Noites felizes, manhãs tristes
Amigo Fontãozinho: “Noites felizes, manhãs tristes!”, já dizia o grande filósofo. Disse-me vezes sem conta, nos tempos de universidade, o meu amigo João, sempre que, na manhã que se seguia à festa, se pagavam os excessos da noite passada. Sempre achei que o filósofo era ele, mas seja quem for o autor da frase, não tenho dúvidas da sua inevitabilidade.
Aplicando à economia, a inevitável ressaca vem normalmente sobre a forma de uma palavra que temos ouvido de forma crescente nos últimos meses: INFLAÇÃO; e que podemos definir como um aumento generalizado nos preços dos bens e serviços, que resulta numa redução do valor do dinheiro. Ou seja, metemos os mesmos 20€ de gasolina, mas o carro percorre menos quilómetros.

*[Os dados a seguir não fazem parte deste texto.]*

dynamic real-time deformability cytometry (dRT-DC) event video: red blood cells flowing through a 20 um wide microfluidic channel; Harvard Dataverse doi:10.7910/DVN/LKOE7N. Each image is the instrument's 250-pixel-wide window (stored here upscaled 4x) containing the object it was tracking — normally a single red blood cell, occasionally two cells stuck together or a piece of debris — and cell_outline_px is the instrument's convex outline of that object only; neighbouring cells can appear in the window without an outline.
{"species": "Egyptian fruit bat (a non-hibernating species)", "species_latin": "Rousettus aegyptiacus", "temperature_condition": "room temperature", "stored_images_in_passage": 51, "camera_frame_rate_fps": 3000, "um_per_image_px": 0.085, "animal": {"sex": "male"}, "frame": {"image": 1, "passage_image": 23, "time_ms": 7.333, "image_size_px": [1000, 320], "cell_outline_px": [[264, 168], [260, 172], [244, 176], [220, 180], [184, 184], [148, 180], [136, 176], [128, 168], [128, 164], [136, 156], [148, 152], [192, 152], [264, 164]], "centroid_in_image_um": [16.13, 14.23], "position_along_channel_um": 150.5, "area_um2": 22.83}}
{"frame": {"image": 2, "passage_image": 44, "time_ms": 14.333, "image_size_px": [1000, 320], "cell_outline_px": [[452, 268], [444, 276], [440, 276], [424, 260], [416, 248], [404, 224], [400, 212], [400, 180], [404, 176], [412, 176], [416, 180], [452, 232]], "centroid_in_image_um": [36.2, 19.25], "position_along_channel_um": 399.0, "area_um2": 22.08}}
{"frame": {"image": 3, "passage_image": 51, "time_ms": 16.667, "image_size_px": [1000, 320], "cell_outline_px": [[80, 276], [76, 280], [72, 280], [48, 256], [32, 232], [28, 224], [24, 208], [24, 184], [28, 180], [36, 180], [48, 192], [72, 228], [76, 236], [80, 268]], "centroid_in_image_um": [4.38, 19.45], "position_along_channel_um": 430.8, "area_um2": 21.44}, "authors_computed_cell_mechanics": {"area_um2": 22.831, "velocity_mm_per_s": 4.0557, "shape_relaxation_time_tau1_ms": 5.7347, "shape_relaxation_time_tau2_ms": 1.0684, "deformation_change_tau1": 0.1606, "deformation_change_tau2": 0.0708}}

Resulta igualmente dos excessos cometidos quando julgamos que a festa nunca irá terminar, e resolve-se da mesma maneira que a indisposição que se segue às noites de copos: sofrimento q.b., neste caso, através da aplicação de medidas restritivas, que habitualmente resultam numa recessão, com a diminuição temporária dos salários reais e do poder de compra.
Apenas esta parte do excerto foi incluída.